Costa 64 euro. Non è poco per un posacenere, è vero. Ma è pochissimo se si considera che è firmato da uno dei padri del design italiano e presente nelle collezioni permanenti del MoMA. Disponibile in due dimensioni, in nero, bianco o arancione, è uno di quegli oggetti che non ti stancano mai, anche se smetti di usarli per la funzione originale. Perché sì, può anche diventare un contenitore, un elemento da scrivania, o un puro oggetto decorativo.

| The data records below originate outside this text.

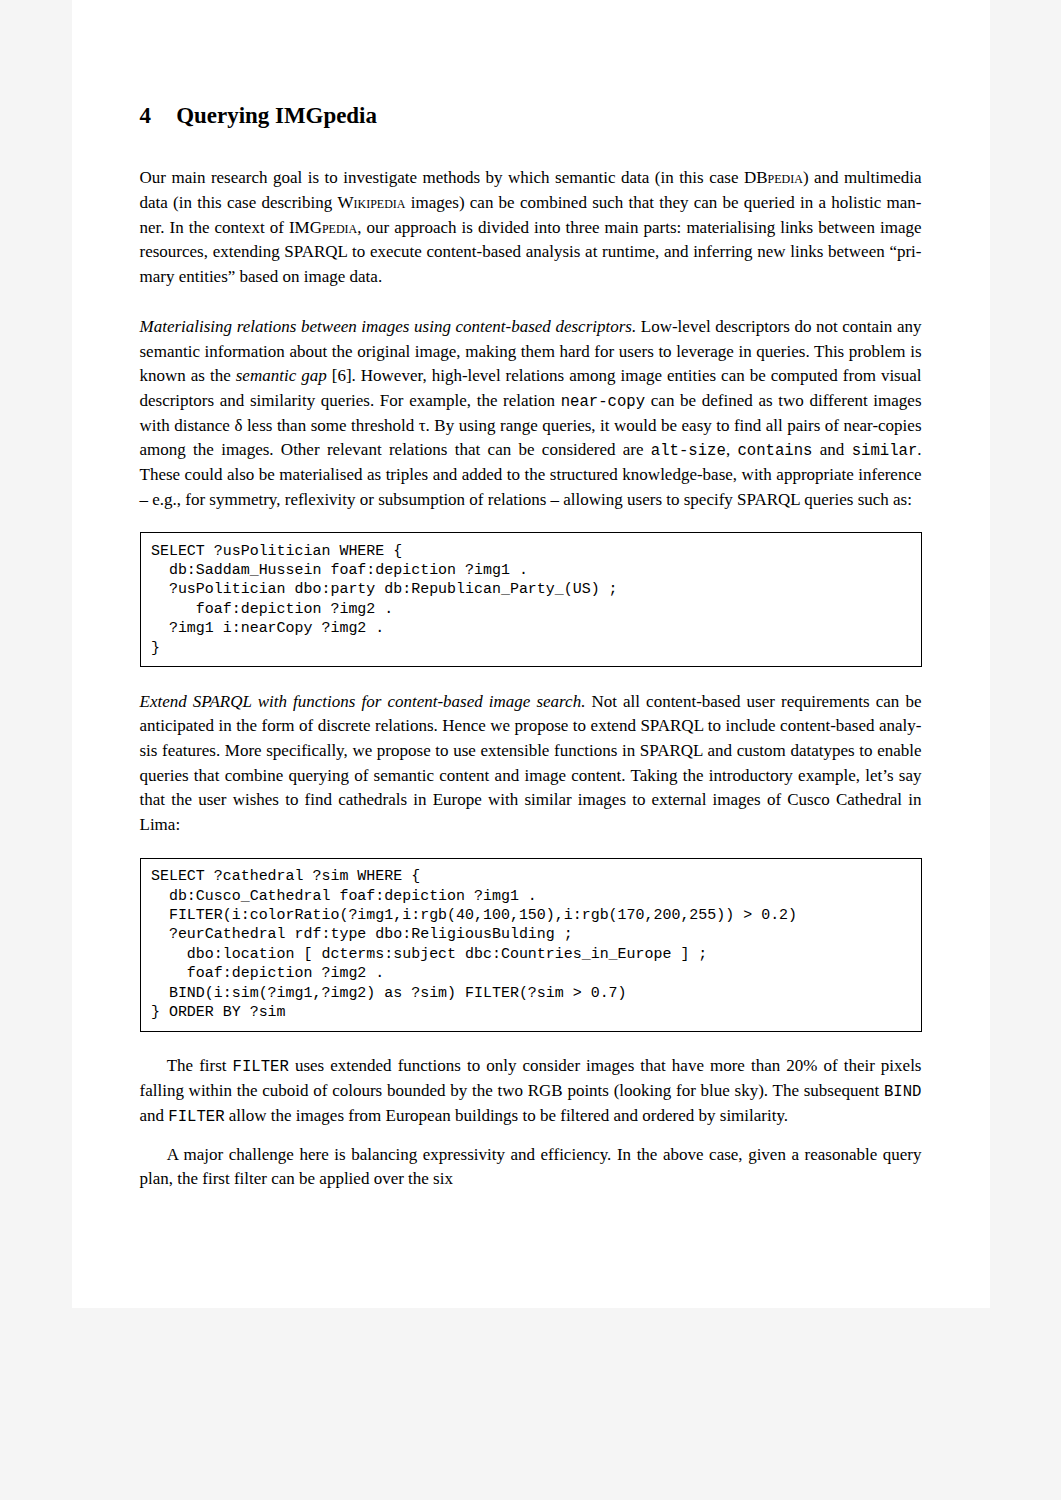4 Querying IMGpedia
Our main research goal is to investigate methods by which semantic data (in this case DBpedia) and multimedia data (in this case describing Wikipedia images) can be combined such that they can be queried in a holistic manner. In the context of IMGpedia, our approach is divided into three main parts: materialising links between image resources, extending SPARQL to execute content-based analysis at runtime, and inferring new links between “primary entities” based on image data.
Materialising relations between images using content-based descriptors. Low-level descriptors do not contain any semantic information about the original image, making them hard for users to leverage in queries. This problem is known as the semantic gap [6]. However, high-level relations among image entities can be computed from visual descriptors and similarity queries. For example, the relation near-copy can be defined as two different images with distance δ less than some threshold τ. By using range queries, it would be easy to find all pairs of near-copies among the images. Other relevant relations that can be considered are alt-size, contains and similar. These could also be materialised as triples and added to the structured knowledge-base, with appropriate inference – e.g., for symmetry, reflexivity or subsumption of relations – allowing users to specify SPARQL queries such as:
SELECT ?usPolitician WHERE {
  db:Saddam_Hussein foaf:depiction ?img1 .
  ?usPolitician dbo:party db:Republican_Party_(US) ;
     foaf:depiction ?img2 .
  ?img1 i:nearCopy ?img2 .
}
Extend SPARQL with functions for content-based image search. Not all content-based user requirements can be anticipated in the form of discrete relations. Hence we propose to extend SPARQL to include content-based analysis features. More specifically, we propose to use extensible functions in SPARQL and custom datatypes to enable queries that combine querying of semantic content and image content. Taking the introductory example, let’s say that the user wishes to find cathedrals in Europe with similar images to external images of Cusco Cathedral in Lima:
SELECT ?cathedral ?sim WHERE {
  db:Cusco_Cathedral foaf:depiction ?img1 .
  FILTER(i:colorRatio(?img1,i:rgb(40,100,150),i:rgb(170,200,255)) > 0.2)
  ?eurCathedral rdf:type dbo:ReligiousBulding ;
    dbo:location [ dcterms:subject dbc:Countries_in_Europe ] ;
    foaf:depiction ?img2 .
  BIND(i:sim(?img1,?img2) as ?sim) FILTER(?sim > 0.7)
} ORDER BY ?sim
The first FILTER uses extended functions to only consider images that have more than 20% of their pixels falling within the cuboid of colours bounded by the two RGB points (looking for blue sky). The subsequent BIND and FILTER allow the images from European buildings to be filtered and ordered by similarity.
A major challenge here is balancing expressivity and efficiency. In the above case, given a reasonable query plan, the first filter can be applied over the six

Il secondo oggetto cambia completamente linguaggio. È una lampada, si chiama Oloha ed è prodotta da Fatboy. A prima vista sembra una ciotola, ma appena la tocchi capisci che è molto di più. È fatta da una coppa in metallo verniciato, al cui centro si inserisce una piccola lampada LED magnetica, rimovibile e ricaricabile. La luce è morbida, regolabile con un semplice tocco. Si può usare come applique, appoggiarla su un tavolo oppure appenderla a una parete. Ed è proprio questa sua ambiguità d’uso a renderla interessante.

La versione da 22,5 cm costa intorno ai 41 euro in offerta. Una cifra più che onesta per un oggetto che funziona da fonte luminosa, complemento d’arredo e idea regalo. È disponibile in più colori, anche se il verde salvia ha un tono perfetto per interni soft o terrazzi curati. Si ricarica con cavo USB-C, regge all’umidità, e resiste bene anche all’esterno. Ma la verità è che sta bene ovunque. Su una mensola, in bagno, come punto luce laterale su un mobile basso.
Ciò che lega questi due pezzi è la loro capacità di esistere con sobrietà. Il primo perché è stato pensato più di sessant’anni fa e sembra ancora attualissimo. Il secondo perché è tecnologico, sì, ma anche intimo, morbido, umano. Nessuno dei due richiede manutenzione, conoscenze specifiche o spazio dedicato. Basta prenderli, usarli, e tenerli vicini. Ed è lì che fanno la loro parte.
Chi pensa che il design sia riservato a chi arreda con i cataloghi forse non ha mai usato oggetti come questi. Che stanno dove serve, ma lo fanno con una precisione che si nota solo dopo. Perché il buon design è anche questo, si fa notare con lentezza.